Bloc de texte:
====
L’aventure 20 Minutes, avec ses piles de journaux déposées dans les gares ou ses exemplaires distribués à la sortie du métro, c’est bientôt terminé. Le jeudi 26 mai 2024, les deux actionnaires du titre, les groupes SIPA Ouest France et Rossel, ont en effet annoncé que le journal gratuit lancé en 2002 en France allait disparaître physiquement, les dernières éditions papier devraient en effet être imprimées au mieux au mois de septembre. Le site internet et l’application continueront eux d’être actifs, mais la fin de la version print s’accompagne d’un vaste plan de 56 suppressions de postes (sans compter la fin des jobs d’appoint pour les distributeurs, la plupart du temps des étudiants, qui trouvaient là un complément de salaire bien utile).
La direction souhaite se recentrer en effet sur les versions digitales du titre, mis à mal par les différentes crises du marché publicitaire, l’inflation galopante (même si un certain reflux a été observé dernièrement) du prix du papier et des coûts d’impression.
====
Actions requises:
(A) Relevez toutes les organisations désignées par leur nom propre dans le texte sur 20 Minutes.
(B) Répondez brièvement à chaque question à partir du texte sur 20 Minutes.
(i) En quelle année le journal gratuit a-t-il été lancé en France ?
(ii) Combien de suppressions de postes le plan prévoit-il ?
(iii) Sur quoi la direction souhaite-t-elle se recentrer ?
(C) Recopiez mot pour mot le passage du texte sur 20 Minutes compris entre "La direction souhaite" et "des coûts d’impression.", ces deux segments inclus.
Seul le texte sert de source.

Données fournies:
====
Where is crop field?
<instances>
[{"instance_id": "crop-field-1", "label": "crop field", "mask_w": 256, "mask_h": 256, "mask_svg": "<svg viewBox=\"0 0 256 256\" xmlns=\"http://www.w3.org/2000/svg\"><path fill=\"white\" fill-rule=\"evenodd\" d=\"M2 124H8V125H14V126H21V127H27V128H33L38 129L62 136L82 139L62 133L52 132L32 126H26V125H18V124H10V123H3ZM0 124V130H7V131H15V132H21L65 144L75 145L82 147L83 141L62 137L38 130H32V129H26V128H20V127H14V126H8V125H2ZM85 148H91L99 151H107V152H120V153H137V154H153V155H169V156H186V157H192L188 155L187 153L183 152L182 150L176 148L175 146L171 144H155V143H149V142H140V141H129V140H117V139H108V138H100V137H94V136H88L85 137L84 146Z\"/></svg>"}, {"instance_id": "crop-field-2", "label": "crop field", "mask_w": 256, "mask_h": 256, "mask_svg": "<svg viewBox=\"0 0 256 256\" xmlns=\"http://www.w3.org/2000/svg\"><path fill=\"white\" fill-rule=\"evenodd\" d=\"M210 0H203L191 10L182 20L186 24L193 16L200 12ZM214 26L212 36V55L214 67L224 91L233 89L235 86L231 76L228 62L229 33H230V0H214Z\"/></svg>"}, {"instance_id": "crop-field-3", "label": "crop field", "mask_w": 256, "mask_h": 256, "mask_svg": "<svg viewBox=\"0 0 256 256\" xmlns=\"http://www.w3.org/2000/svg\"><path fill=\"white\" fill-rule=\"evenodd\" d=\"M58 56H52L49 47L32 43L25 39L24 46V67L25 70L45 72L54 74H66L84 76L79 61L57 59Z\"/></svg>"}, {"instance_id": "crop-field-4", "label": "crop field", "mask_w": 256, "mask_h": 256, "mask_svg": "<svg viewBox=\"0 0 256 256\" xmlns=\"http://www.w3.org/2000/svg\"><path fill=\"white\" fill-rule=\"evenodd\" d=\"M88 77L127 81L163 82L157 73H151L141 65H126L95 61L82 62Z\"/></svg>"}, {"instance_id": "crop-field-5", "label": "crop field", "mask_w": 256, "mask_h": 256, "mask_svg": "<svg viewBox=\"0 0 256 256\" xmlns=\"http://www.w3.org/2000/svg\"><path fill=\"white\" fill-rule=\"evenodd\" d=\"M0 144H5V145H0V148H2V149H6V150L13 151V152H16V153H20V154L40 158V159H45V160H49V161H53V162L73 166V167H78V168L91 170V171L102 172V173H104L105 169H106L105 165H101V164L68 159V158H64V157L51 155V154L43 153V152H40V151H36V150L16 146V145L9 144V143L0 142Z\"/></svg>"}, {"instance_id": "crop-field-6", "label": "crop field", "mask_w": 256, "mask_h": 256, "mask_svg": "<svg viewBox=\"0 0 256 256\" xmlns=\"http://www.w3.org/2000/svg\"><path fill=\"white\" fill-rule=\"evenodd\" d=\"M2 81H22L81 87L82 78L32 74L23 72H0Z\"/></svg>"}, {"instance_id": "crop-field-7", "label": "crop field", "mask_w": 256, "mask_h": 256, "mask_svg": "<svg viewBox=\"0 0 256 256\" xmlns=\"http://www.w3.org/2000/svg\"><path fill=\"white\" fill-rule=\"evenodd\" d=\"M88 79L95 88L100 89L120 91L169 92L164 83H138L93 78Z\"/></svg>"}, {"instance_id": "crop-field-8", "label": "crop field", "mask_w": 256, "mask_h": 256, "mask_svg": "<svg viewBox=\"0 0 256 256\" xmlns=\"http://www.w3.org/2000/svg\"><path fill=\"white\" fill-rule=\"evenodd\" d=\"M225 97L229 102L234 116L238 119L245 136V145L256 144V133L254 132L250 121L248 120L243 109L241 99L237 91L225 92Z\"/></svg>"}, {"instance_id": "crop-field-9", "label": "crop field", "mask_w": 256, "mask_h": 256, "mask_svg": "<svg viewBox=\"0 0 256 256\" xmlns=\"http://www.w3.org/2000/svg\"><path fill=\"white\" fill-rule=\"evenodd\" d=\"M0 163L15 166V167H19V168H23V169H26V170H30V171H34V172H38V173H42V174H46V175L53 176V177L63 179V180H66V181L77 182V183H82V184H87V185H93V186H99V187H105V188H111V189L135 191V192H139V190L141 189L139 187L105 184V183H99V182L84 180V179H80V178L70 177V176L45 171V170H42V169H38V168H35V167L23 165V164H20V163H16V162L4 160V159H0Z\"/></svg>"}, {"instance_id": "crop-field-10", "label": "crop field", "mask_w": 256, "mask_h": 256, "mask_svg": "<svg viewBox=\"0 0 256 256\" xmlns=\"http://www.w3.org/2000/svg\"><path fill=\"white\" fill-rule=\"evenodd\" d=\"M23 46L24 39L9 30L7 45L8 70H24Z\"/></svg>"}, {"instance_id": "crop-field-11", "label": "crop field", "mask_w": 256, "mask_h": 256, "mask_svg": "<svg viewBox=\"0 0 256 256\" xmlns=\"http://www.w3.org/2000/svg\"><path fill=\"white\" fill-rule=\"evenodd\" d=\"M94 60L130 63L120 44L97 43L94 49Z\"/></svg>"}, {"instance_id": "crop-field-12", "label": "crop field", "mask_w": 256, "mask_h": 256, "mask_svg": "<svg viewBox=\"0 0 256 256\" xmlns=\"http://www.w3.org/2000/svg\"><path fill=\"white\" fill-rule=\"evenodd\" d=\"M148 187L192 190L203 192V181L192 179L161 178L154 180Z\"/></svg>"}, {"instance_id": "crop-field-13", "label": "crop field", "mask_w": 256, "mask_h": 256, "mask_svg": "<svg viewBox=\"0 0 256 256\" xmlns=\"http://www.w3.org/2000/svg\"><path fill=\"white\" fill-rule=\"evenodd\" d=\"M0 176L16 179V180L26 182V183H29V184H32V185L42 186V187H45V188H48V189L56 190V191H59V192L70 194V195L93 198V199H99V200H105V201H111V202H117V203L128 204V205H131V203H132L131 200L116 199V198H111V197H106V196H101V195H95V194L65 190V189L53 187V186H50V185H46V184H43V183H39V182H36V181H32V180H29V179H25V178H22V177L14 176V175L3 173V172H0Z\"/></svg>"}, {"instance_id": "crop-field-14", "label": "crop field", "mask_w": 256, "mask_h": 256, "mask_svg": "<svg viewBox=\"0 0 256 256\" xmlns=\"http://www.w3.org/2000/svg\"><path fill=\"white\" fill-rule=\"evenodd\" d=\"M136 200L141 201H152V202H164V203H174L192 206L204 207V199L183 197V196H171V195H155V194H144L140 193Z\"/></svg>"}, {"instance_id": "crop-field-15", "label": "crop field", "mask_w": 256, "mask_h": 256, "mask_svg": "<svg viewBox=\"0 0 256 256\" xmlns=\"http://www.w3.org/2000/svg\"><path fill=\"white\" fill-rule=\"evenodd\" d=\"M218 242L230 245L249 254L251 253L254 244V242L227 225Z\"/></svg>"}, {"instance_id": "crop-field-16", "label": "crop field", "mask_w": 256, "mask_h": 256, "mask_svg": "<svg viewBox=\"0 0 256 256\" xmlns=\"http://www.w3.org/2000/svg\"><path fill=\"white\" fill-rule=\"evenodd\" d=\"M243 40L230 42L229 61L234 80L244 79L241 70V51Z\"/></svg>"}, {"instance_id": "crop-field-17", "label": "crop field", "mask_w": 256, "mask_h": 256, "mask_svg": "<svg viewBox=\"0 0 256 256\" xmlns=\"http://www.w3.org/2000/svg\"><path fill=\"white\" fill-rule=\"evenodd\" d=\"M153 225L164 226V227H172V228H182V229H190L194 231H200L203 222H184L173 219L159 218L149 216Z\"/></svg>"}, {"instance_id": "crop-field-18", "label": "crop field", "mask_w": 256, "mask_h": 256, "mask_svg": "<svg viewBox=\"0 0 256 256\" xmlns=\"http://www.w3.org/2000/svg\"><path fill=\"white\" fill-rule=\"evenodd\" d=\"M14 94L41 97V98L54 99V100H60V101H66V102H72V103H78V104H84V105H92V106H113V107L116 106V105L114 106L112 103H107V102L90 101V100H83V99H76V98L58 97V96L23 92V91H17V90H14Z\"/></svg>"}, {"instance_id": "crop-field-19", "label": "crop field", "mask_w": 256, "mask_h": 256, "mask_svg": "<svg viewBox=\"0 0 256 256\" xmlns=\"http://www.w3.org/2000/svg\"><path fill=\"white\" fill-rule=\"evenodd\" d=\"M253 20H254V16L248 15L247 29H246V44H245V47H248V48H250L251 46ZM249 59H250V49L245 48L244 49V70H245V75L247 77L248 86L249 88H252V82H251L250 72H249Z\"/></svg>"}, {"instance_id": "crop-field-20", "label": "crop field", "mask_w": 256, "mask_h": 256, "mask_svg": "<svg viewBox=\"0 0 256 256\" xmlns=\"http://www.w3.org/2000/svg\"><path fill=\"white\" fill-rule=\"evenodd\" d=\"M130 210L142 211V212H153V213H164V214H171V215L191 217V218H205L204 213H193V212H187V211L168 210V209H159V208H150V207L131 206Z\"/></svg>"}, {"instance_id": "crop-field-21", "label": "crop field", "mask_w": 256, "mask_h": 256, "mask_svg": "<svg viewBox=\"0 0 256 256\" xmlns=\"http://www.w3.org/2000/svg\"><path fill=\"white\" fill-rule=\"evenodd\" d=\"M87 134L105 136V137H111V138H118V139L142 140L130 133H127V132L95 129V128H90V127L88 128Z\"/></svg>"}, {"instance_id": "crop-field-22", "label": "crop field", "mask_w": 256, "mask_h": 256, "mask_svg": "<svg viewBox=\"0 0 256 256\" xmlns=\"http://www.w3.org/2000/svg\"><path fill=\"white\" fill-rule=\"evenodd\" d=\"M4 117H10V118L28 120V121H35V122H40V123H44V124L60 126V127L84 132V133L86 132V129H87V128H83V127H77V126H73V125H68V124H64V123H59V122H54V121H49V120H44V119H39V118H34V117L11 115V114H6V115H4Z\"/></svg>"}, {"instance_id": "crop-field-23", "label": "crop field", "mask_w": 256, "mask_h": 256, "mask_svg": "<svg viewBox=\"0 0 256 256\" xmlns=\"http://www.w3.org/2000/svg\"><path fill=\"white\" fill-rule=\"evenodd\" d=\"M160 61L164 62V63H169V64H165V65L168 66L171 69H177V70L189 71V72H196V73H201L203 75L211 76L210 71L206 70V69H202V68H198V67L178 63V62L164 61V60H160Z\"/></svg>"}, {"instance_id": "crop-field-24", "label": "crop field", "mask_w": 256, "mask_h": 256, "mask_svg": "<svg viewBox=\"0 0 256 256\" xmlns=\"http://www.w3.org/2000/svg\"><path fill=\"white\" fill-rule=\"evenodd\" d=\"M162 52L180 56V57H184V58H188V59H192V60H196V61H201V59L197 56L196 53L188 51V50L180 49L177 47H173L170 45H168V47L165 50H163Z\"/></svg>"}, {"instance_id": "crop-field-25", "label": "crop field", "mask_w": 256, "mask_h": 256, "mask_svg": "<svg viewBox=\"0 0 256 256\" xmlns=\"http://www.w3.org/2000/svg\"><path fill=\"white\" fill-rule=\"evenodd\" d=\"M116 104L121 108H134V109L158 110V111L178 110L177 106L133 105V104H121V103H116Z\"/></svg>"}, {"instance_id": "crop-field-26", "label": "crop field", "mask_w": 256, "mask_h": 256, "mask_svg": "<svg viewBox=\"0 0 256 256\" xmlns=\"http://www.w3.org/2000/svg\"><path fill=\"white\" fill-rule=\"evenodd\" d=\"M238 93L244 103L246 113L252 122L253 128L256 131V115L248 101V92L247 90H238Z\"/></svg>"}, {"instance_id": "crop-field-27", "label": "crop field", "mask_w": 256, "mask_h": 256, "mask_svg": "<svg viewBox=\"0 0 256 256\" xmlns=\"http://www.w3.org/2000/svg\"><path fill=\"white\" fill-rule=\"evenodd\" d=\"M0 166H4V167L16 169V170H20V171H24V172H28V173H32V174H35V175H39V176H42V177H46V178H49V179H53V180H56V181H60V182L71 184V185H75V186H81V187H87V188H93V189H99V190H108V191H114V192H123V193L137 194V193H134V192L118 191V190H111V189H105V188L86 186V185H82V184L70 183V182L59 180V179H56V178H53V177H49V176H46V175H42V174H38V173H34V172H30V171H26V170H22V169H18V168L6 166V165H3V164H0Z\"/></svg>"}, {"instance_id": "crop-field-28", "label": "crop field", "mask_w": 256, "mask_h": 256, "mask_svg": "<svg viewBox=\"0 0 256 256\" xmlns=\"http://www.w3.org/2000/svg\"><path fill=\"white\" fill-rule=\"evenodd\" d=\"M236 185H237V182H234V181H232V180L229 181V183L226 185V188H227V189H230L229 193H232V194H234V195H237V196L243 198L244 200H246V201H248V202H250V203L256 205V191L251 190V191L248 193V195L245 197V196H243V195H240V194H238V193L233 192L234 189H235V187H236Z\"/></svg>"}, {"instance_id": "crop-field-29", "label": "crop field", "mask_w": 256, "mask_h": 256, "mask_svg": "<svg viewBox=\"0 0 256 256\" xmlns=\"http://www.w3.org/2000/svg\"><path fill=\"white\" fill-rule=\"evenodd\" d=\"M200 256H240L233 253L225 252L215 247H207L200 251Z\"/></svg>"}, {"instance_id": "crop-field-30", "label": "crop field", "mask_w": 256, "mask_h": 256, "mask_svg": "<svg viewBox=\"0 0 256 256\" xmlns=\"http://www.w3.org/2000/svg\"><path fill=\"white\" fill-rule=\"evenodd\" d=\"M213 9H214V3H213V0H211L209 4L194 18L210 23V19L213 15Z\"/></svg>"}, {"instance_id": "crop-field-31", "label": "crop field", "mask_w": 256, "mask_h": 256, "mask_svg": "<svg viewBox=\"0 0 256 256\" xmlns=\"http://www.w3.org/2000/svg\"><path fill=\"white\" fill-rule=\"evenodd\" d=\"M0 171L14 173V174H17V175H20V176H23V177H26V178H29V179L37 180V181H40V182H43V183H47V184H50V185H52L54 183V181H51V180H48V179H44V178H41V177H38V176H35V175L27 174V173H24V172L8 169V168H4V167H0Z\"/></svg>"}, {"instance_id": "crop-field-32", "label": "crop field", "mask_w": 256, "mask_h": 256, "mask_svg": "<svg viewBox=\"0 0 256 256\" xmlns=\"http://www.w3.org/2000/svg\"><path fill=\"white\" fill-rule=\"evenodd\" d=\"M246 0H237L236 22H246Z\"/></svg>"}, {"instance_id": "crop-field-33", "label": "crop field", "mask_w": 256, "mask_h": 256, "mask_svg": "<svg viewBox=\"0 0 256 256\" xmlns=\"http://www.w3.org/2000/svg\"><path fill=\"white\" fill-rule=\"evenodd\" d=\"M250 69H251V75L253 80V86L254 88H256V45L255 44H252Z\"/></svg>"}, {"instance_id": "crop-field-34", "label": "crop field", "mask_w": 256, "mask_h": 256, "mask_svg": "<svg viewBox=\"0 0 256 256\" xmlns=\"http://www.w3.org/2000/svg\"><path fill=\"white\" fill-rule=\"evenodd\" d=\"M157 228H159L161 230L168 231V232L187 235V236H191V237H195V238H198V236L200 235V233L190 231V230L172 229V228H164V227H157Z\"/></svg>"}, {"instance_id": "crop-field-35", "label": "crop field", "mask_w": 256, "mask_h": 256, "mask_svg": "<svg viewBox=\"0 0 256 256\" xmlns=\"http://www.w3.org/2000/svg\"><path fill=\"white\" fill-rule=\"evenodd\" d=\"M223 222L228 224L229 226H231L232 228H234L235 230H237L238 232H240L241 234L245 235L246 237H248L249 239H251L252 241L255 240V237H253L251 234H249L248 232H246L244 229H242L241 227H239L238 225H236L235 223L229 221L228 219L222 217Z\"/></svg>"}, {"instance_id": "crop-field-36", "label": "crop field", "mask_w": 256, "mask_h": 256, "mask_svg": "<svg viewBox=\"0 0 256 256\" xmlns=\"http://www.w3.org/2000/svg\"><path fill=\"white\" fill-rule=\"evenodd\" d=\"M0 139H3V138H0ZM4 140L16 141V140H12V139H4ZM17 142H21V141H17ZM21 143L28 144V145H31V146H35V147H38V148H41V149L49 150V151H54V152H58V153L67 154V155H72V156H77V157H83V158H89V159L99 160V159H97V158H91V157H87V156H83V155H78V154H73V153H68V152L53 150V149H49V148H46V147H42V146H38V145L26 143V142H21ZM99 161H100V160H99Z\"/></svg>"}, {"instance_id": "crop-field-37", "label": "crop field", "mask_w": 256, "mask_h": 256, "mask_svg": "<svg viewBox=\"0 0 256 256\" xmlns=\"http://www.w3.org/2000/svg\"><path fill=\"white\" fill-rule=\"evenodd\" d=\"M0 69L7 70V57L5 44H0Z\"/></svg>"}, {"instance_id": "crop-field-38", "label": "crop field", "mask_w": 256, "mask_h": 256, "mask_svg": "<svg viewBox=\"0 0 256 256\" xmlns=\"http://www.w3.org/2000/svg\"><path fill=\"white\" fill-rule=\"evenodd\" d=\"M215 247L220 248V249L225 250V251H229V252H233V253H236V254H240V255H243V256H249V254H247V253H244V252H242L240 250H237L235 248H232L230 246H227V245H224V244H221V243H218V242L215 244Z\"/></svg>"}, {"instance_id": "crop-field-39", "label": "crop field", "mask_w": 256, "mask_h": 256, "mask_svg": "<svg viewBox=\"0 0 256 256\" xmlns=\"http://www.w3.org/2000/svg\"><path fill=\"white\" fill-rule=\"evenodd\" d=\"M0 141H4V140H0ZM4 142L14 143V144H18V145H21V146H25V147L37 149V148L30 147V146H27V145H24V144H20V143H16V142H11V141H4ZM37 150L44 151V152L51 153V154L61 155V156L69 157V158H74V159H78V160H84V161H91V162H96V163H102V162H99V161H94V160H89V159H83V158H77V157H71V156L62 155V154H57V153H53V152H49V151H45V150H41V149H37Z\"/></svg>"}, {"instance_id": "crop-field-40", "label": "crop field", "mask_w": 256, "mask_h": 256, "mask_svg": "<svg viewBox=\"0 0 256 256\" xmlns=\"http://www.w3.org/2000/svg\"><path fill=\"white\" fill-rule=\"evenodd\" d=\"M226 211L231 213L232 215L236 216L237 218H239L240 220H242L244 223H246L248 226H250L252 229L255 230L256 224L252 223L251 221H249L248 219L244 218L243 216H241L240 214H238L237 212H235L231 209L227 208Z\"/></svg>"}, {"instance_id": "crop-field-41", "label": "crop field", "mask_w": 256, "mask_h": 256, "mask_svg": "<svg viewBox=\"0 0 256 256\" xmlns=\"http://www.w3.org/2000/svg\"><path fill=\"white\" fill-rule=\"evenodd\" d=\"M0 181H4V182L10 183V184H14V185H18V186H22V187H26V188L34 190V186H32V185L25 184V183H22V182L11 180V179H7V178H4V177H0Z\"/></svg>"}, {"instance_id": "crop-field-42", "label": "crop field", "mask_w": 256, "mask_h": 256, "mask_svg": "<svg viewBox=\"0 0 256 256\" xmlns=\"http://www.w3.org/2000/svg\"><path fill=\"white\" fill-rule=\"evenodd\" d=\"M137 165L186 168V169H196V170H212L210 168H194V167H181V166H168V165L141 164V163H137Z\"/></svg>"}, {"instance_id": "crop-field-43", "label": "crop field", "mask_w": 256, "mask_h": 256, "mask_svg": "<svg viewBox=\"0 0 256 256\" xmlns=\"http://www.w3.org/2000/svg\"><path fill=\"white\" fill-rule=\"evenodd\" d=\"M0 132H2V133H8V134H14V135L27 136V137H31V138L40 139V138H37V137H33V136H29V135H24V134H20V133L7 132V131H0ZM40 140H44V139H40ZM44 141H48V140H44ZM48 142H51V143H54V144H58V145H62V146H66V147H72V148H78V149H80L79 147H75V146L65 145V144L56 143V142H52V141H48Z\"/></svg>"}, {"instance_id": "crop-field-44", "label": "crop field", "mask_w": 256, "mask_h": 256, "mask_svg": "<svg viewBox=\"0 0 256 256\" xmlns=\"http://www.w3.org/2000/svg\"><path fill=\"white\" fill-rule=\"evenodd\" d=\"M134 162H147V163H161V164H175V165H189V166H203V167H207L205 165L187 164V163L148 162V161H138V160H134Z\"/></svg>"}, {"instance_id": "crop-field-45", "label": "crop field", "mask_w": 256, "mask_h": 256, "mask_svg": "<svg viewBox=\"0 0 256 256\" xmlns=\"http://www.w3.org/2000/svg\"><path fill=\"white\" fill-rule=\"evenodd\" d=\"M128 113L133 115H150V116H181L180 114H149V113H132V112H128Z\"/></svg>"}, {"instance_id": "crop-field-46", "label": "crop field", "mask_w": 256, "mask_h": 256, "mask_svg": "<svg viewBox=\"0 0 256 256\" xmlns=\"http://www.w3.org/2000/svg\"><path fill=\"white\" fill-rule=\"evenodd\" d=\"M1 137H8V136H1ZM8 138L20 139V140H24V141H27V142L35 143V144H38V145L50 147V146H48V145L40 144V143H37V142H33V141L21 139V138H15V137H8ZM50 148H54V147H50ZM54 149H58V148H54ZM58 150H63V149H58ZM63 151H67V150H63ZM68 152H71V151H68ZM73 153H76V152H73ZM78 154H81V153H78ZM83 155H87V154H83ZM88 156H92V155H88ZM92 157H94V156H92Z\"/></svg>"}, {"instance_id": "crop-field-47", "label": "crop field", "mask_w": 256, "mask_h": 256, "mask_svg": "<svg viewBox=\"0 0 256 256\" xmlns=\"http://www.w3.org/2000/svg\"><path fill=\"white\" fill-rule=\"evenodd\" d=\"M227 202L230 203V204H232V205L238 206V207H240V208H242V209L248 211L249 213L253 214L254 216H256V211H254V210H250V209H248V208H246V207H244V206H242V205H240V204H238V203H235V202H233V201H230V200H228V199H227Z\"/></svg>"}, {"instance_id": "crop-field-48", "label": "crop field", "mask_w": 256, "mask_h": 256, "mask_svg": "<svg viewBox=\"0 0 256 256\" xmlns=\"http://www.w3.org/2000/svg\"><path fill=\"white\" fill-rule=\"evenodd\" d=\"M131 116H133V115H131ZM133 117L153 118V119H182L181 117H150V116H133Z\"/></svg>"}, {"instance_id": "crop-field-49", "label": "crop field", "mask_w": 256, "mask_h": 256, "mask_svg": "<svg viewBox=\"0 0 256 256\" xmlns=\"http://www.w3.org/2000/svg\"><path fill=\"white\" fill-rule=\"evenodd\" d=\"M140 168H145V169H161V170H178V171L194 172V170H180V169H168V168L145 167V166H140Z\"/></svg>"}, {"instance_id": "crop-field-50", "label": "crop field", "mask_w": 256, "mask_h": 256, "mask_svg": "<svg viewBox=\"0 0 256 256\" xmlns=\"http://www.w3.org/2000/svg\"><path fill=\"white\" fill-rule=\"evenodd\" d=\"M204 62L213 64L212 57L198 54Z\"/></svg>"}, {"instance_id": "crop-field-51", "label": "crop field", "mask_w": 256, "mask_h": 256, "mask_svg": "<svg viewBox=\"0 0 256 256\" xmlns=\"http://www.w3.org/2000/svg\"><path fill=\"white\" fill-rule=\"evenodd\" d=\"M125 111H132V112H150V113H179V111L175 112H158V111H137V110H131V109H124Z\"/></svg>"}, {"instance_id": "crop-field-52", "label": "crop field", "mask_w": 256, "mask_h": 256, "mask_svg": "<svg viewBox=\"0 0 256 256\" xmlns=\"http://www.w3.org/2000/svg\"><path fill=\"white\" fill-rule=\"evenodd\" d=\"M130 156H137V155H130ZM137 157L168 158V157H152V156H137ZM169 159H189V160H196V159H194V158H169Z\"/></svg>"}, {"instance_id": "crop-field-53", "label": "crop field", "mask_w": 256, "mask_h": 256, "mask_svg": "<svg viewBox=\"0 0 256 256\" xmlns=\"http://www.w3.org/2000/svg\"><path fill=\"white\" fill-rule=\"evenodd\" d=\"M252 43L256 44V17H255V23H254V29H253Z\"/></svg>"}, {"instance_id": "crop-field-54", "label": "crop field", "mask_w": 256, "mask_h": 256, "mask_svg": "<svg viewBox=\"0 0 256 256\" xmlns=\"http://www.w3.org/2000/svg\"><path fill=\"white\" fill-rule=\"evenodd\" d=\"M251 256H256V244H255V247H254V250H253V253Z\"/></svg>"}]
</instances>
====
Corrigé complet:
(A) 20 Minutes, SIPA Ouest France, Rossel

(B)
(i) En 2002.
(ii) 56 suppressions de postes.
(iii) Sur les versions digitales du titre.

(C)
La direction souhaite se recentrer en effet sur les versions digitales du titre, mis à mal par les différentes crises du marché publicitaire, l’inflation galopante (même si un certain reflux a été observé dernièrement) du prix du papier et des coûts d’impression.